Comunidade próxima à mina de carvão de Arroio dos Ratos denuncia rachaduras nas casas, infestação de aranhas e cobras e ruídos excessivos. Foto: Luiza Castro/Sul21

A casa de Benito Marques de Souza, 72 anos, é a última antes de começar o terreno da Copelmi. Ele conta que as atividades da empresa agora estão um pouco mais longe, mas no início ficava mais perto do bairro: “Bah, o barulho era grande. Vou dizer: era uma coisa muito séria”. Como boa parte dos moradores da Região Carbonífera, Benito chegou a trabalhar com mineração. “Eu trabalhava nas peneiras. Tem que tirar, deixar só o carvão puro”, explica. Não ficou muito tempo, porque sua esposa ficou adoentada e foi difícil cuidar dela. “Lá não tem dia. É por turno, não tem feriado, não tem domingo, não tem nada. Aí eu fui obrigado a abandonar. Eles não queriam me soltar”, conta. Apesar da proximidade com as minas, a casa de Benito não sofreu qualquer abalo: “Aqui felizmente não deu nada”.

Mas, pertinho dali, Elisângela da Silva Oliveira diz não ter tido a mesma sorte.

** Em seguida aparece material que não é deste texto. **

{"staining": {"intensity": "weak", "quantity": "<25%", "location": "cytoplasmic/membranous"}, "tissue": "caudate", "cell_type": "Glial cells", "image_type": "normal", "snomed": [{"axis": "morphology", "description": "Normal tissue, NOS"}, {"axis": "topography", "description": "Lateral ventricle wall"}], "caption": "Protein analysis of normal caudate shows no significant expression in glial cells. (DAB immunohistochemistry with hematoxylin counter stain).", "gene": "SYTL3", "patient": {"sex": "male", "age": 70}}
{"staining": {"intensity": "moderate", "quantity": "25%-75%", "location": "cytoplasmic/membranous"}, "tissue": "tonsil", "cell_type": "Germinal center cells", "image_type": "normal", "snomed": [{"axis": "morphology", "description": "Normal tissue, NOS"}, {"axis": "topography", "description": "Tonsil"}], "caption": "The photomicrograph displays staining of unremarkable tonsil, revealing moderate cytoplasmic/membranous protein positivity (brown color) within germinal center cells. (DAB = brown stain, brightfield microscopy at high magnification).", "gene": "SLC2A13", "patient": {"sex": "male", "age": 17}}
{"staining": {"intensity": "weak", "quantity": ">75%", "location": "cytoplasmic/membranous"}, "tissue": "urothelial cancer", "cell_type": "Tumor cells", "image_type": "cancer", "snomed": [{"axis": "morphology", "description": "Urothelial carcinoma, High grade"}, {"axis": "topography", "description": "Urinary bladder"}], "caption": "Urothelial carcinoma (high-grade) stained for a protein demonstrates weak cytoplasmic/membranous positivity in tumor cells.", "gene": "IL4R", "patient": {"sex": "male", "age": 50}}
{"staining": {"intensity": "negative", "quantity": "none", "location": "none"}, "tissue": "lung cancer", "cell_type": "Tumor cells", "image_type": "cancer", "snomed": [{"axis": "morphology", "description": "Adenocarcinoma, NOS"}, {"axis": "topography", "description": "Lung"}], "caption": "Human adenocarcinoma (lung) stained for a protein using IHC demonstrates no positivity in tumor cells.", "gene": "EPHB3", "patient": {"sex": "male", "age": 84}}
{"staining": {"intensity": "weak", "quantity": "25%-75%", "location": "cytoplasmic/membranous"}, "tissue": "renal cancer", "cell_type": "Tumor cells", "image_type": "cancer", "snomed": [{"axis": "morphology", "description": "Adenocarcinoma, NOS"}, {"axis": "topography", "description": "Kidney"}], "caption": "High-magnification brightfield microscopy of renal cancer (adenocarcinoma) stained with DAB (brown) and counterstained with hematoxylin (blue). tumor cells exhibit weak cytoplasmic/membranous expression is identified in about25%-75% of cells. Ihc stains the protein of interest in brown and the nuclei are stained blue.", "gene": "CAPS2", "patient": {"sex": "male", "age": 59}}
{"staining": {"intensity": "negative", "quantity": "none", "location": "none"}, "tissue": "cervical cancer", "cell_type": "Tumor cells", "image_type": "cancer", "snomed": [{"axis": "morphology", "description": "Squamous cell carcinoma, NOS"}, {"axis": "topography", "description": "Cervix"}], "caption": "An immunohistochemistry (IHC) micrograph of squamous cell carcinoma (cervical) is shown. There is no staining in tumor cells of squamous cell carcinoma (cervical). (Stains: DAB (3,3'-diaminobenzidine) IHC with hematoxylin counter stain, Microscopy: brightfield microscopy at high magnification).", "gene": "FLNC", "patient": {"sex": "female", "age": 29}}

Ela mostra rachaduras nas paredes e relata que precisou trocar o piso do banheiro. Segundo Elisângela, tudo ocorreu depois que as atividades começaram, em 2017. Em 2015, antes de iniciar os trabalhos na mina, a Copelmi mandou profissionais para o bairro Princesa Isabel. Eles tiraram fotos das casas e prometeram ajudar, caso algo acontecesse, segundo os relatos dos moradores.

Elisângela foi uma das que já reclamou para a empresa. Ela conta que trabalhadores tiraram novas fotos de sua casa e levaram para engenheiros da Copelmi, que teriam comparado com as antigas e alegaram que não se trata de problema causado pelas detonações. Elisângela não se conforma com a resposta e deve recorrer ao Poder Público em busca de uma atitude.

Elisângela da Silva Oliveira. Foto: Luiza Castro/Sul21

Ela conta ainda que um funcionário da empresa veio a sua rua com um sismógrafo. “Eles mandaram um rapaz com um sismógrafo; e eles disseram que as detonações estavam padrão, estavam normal. Até estaria tremendo, mas não fora do normal deles, no que eles consideram que é normal”, diz.

A moradora relata que o barulho das detonações chegava a assustar, mas que depois de audiência pública referente à Mina Guaíba, em Eldorado do Sul, na qual as reclamações da população de Arroio dos Ratos foram trazidas à tona, a empresa mudou sua frente de trabalho para mais longe do bairro. “Nossa, os estrondos eram bem grandes. Agora que eles deram uma amenizada. A gente saía para a rua com as gurias, porque dentro de casa dá aquele impacto, tu sente nos teus pés. As gurias ficavam assustadas. Me agarravam pela mão e a gente saía para a rua”.

Fora as detonações, que ocorrem durante o dia, quando a noite cai e a cidade silencia é que os moradores do Poço 4 percebem o barulho das atividades cotidianas da Copelmi, que não param durante a madrugada. Elisângela pega o celular e mostra as gravações que fez para comprovar os ruídos. “Tu não consegue dormir. Quem trabalha, o Cristiano (marido) sai às dez pras seis da manhã, ele reclama bastante. Ele trouxe para nós tampões de ouvido. A noite toda, eles não param. A não ser quando está chovendo”, relata.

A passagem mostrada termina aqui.